For Equities, 2025 is not going to be any easier than 2024 to navigate. With the Trump trade setting the stage in early 2025 and in an environment where India is not stimulating fiscally and monetarily, whereas U.S. and China are stimulating their economies, first few months are likely to be volatile. Over the past four years (2020-24), India's corporate earnings have significantly outpaced revenue growth, driven by shifts from unorganized to organized sectors, balance sheet deleveraging, and margin improvement. Looking ahead, as these gains normalise, profit growth is expected to align more closely with revenue growth, with corporate earnings projected to grow in the low teens over the next two years, particularly among BSE100 companies.
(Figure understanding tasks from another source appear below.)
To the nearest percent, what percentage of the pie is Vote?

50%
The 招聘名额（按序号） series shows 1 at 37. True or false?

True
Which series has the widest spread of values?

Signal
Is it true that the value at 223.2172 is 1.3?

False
Since the Covid-19 pandemic, Retail investors, along with Domestic Institutional Investors (DIIs), have been driving market movements. From 2021-24, net FII flows amounted to only USD 6bn, while DII and retail investors collectively injected USD180bn. SIPs have evolved into a structural route of investment for the average Indian. Over the last 20 instances of market corrections >10%, SIP flows have sustained above their trailing twelve-month average 17 times. This indicates a fundamental change in the investment behavior of domestic investors.

Large-cap valuations remain reasonable, with the Nifty-50 trading at just a 5% premium to long-term historical averages on a 1-year forward PE basis. The market-cap share of large-cap stocks is at a 20-year low of 63%, while their profit pool share has increased to 68%. With 3-year earnings growths converging for small, mid, and large caps, we see better risk-reward potential for large caps in comparison. We believe CY25 will be a year to get "back to basics," prioritizing stability over reckless growth. Therefore, stock selection will be crucial for alpha generation. The key to success will lie in selective investing, focusing on companies with steady earnings growth, strong cash flows and prudent capital allocation.
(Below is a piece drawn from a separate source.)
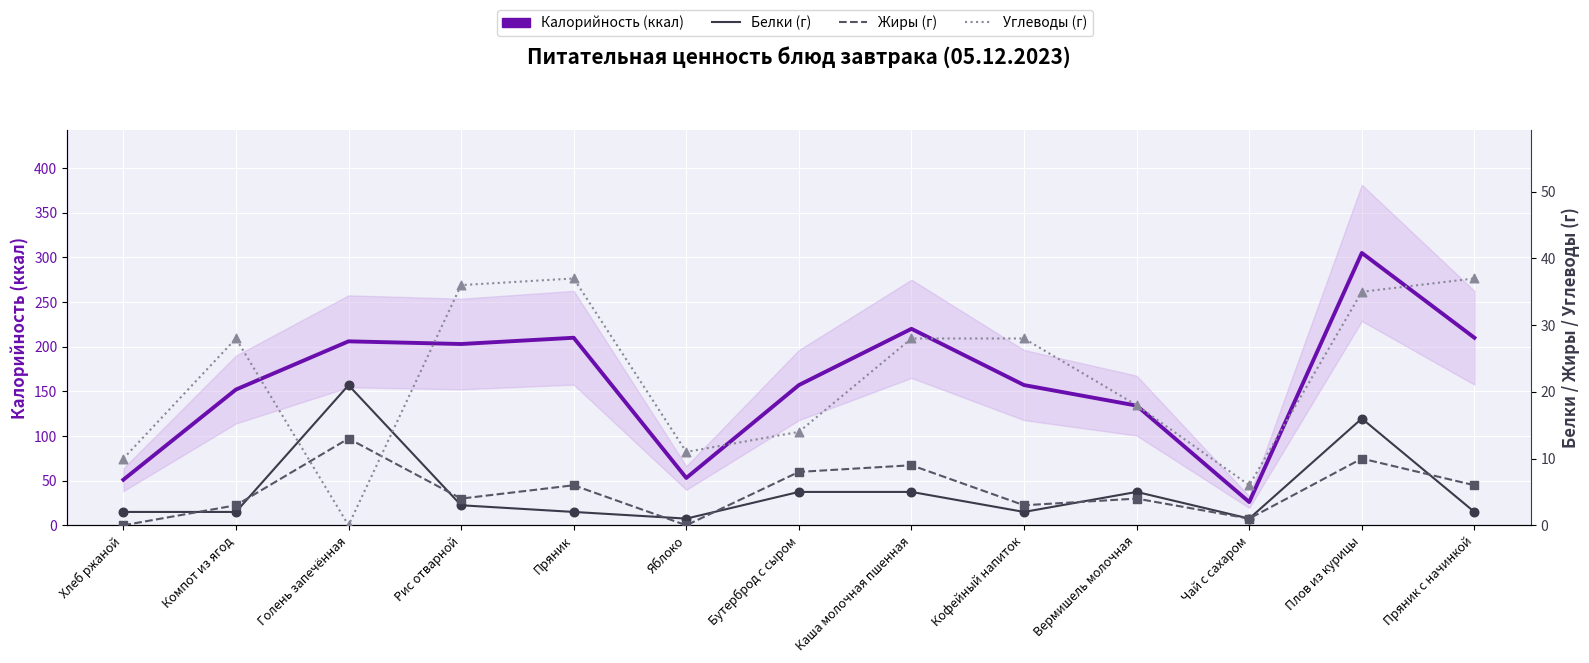

Is the value of Калорийность (ккал) at Пряник с начинкой greater than the value of Углеводы (г) at Плов из курицы?

Yes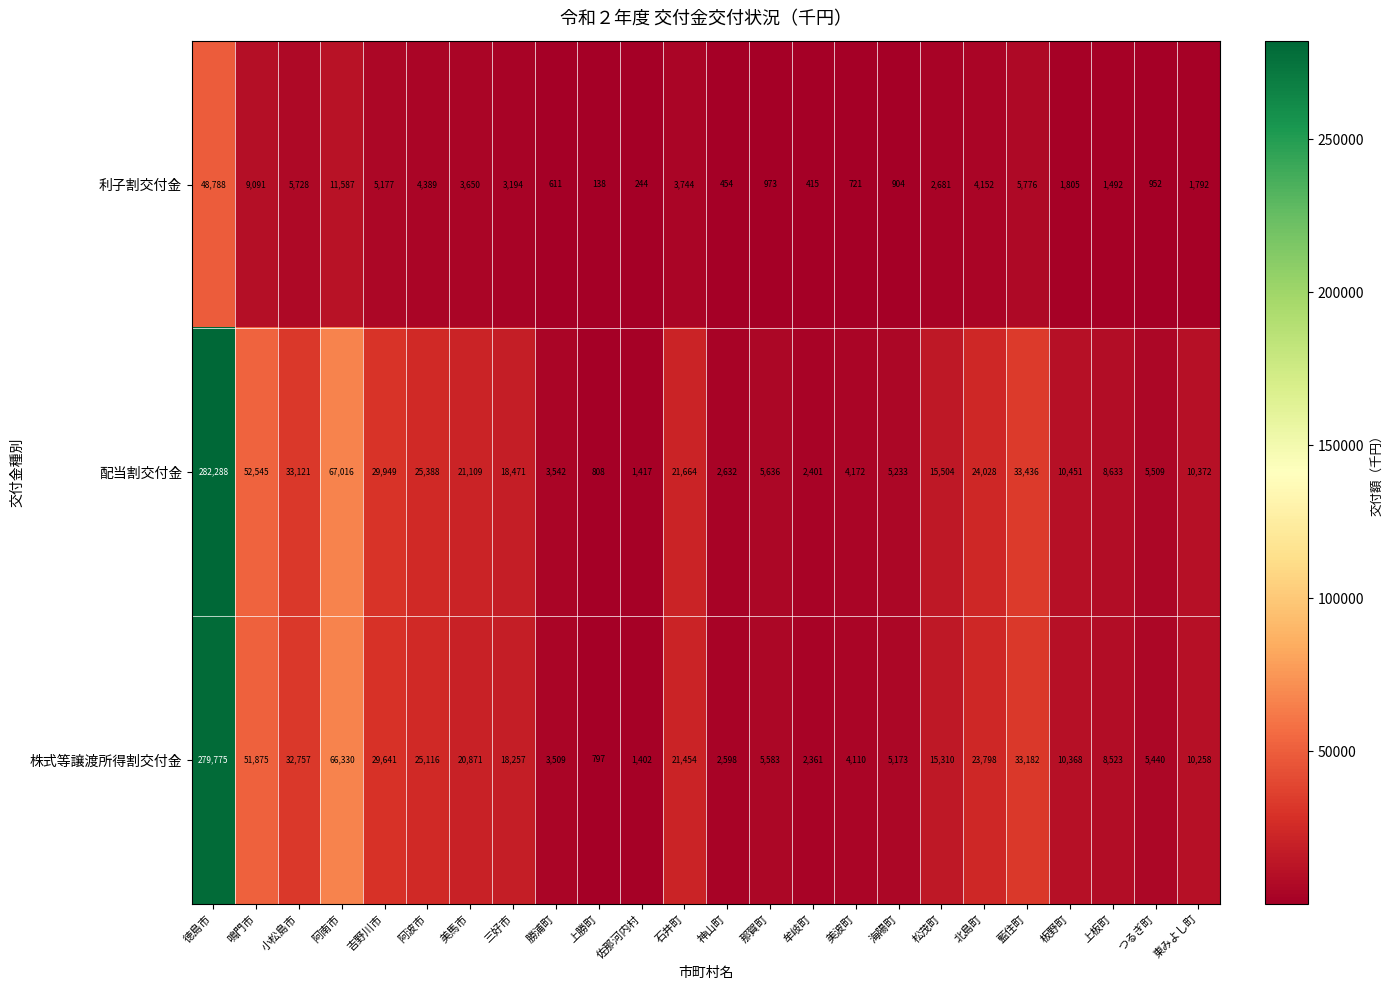

Rank the series at 吉野川市 from lowest to highest value.

利子割交付金, 株式等譲渡所得割交付金, 配当割交付金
From a sector perspective, we anticipate that previously underperforming sectors such as Private Banks, IT, Cement, Consumer Discretionary, FMCG, Metals, and Energy proxies could start to see outperformance moving forward. Additionally, a key theme to watch is the private capital expenditure led by conglomerates. With capacity utilizations at above-average levels and balance sheets largely deleveraged, there is substantial potential for private capex to drive the next phase of growth.

Looking ahead, asset allocation strategies are expected to yield steady results, diversifying across different asset classes. 2025 would be another good year for fixed income as we expect it to deliver returns in the range of 8-9%. Actively managed duration funds will do well within fixed income space. Precious metals, like gold and silver are expected to generate returns between 8-12% as investors look to diversify amidst global uncertainty. Equities would see a moderation in returns to 8-12%, aligning with earnings growth in a year of consolidation. Within equities we would recommend more allocation to large cap biased funds including flexi cap funds. Thus, we see a convergence of returns across asset class and this balanced outlook suggests a diversified approach to portfolio allocation, with each asset class offering potential for reasonable returns, but with varying degrees of risk. Therefore, multi-asset allocation funds are recommended for investors to navigate the expected market volatility.
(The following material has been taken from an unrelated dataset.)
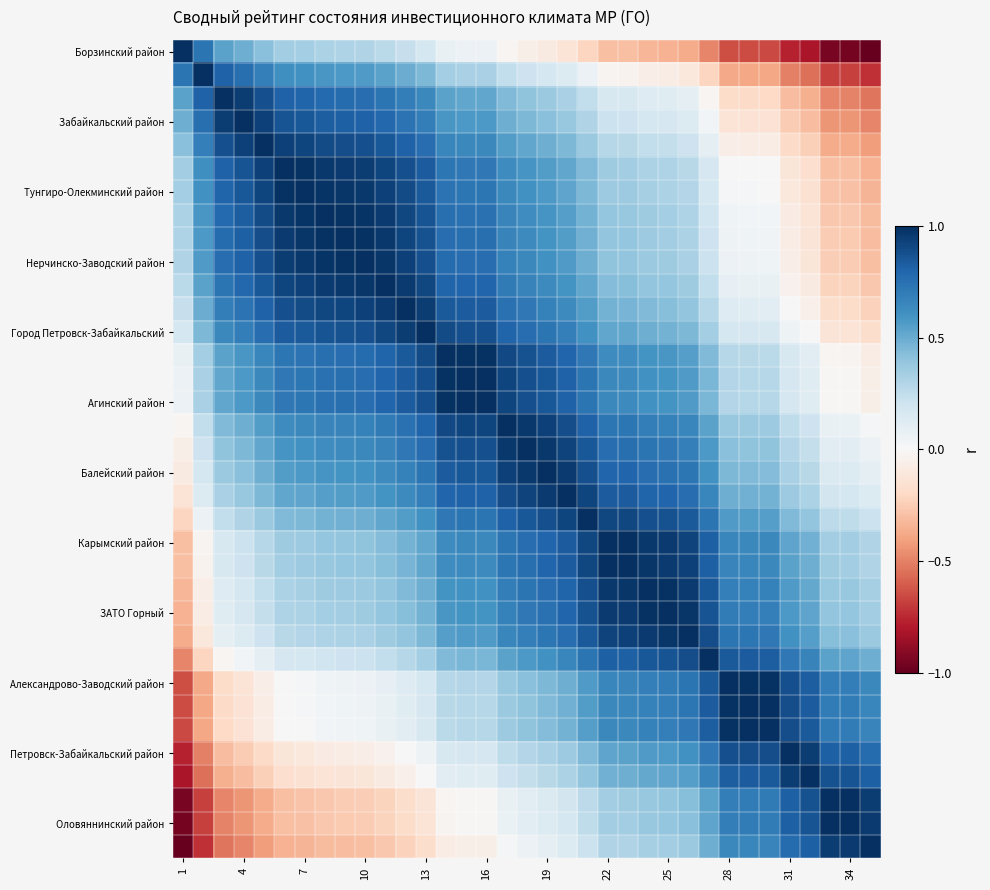

At how many categories does at least one series exceed 0?

35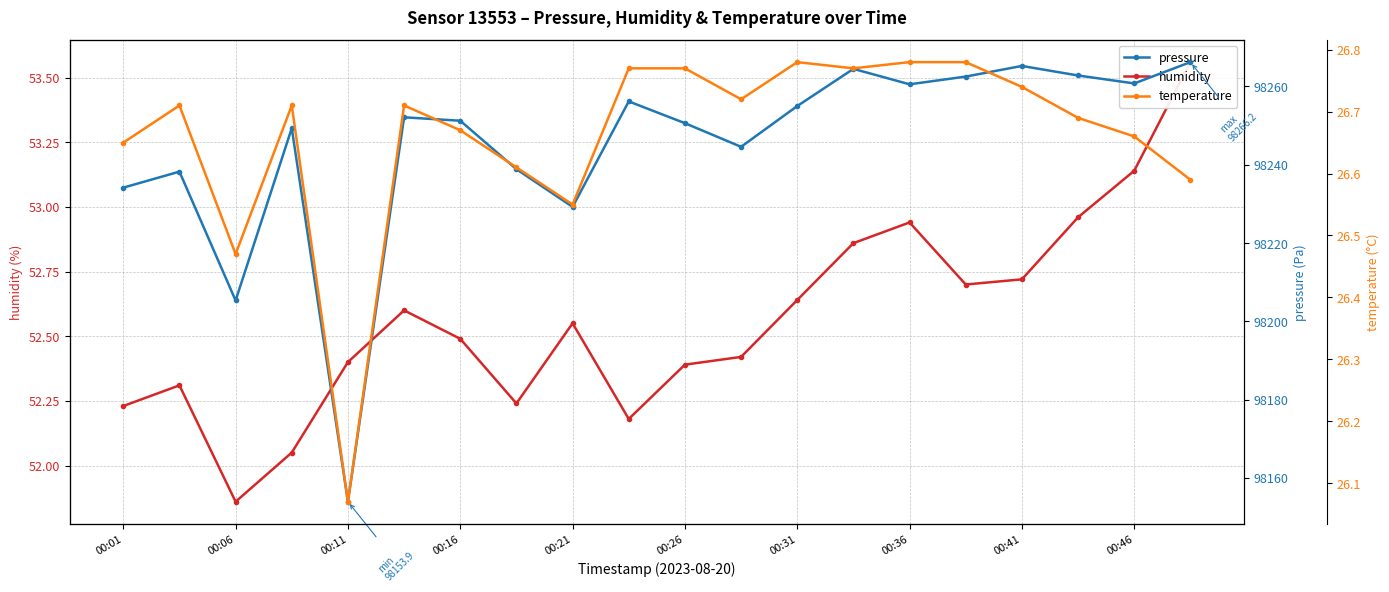

True or false: temperature and pressure cross at least once.

False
Overall, the global and Indian macroeconomic environment presents a mix of risks and opportunities. India's growth story remains intact. While global uncertainty looms large, India's growth trajectory and structural story offer a solid foundation for those who approach the market with discipline and foresight.

The 2025 mantra is, "moderation, return to fundamentals, stability over speculative growth, balanced approach to navigate market volatility and capitalize on selective opportunities."